1.            Basis of presentation

 

The accompanying unaudited condensed consolidated financial statements of Dollar General Corporation and its subsidiaries (the “Company”) have been prepared in accordance with accounting principles generally accepted in the United States of America (“U.S. GAAP”) for interim financial information and are presented in accordance with the requirements of Form 10-Q and Rule 10-01 of Regulation S-X. Such financial statements consequently do not include all of the footnotes and other disclosures normally required by U.S. GAAP or those normally made in the Company’s Annual Report on Form 10-K, including the condensed consolidated balance sheet as of January 28, 2011, which has been derived from the audited consolidated financial statements at that date. Accordingly, the reader of this Quarterly Report on Form 10-Q should refer to the Company’s Annual Report on Form 10-K for the fiscal year ended January 28, 2011 for additional information.

 

The Company’s fiscal year ends on the Friday closest to January 31. Unless the context requires otherwise, references to years contained herein pertain to the Company’s fiscal year. The Company’s 2011 fiscal year will be a 53-week accounting period that will end on February 3, 2012 and the 2010 fiscal year was a 52-week accounting period that ended on January 28, 2011.

 

The accompanying unaudited condensed consolidated financial statements have been prepared in accordance with the Company’s customary accounting practices.
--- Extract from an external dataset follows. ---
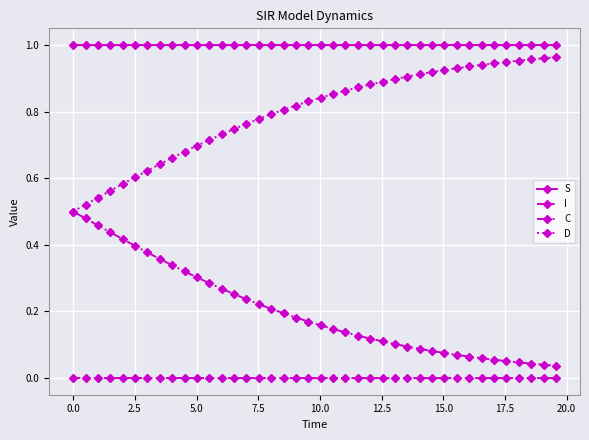

List the series in order of their overall mean, lowest first.

I, C, D, S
In management’s opinion, all adjustments (which are of a normal recurring nature) necessary for a fair presentation of the consolidated financial position as of April 29, 2011 and results of operations for the 13-week quarterly accounting periods ended April 29, 2011 and April 30, 2010 have been made.

 

The preparation of financial statements and related disclosures in conformity with U.S. GAAP requires management to make estimates and assumptions that affect the reported amounts of assets and liabilities and disclosure of contingent assets and liabilities at the date of the condensed consolidated financial statements and the reported amounts of revenues and expenses during the reporting periods. Actual results could differ from those estimates.

 

The Company uses the last-in, first-out (LIFO) method of valuing inventory. An actual valuation of inventory under the LIFO method is made at the end of each year based on the inventory levels and costs at that time. Accordingly, interim LIFO calculations are based on management’s estimates of expected year-end inventory levels, sales for the year and the expected rate of inflation/deflation for the year. The interim LIFO calculations are subject to adjustment in the final year-end LIFO inventory valuation. The Company recorded LIFO charges of $3.6 million and zero in the 13-week periods ended April 29, 2011 and April 30, 2010, respectively. In addition, ongoing estimates of inventory shrinkage and initial markups and markdowns are included in the interim cost of goods sold calculation. Because the Company’s business is moderately seasonal, the results for interim periods are not necessarily indicative of the results to be expected for the entire year.

 

Certain financial statement amounts relating to prior periods have been reclassified to conform to the current period presentation.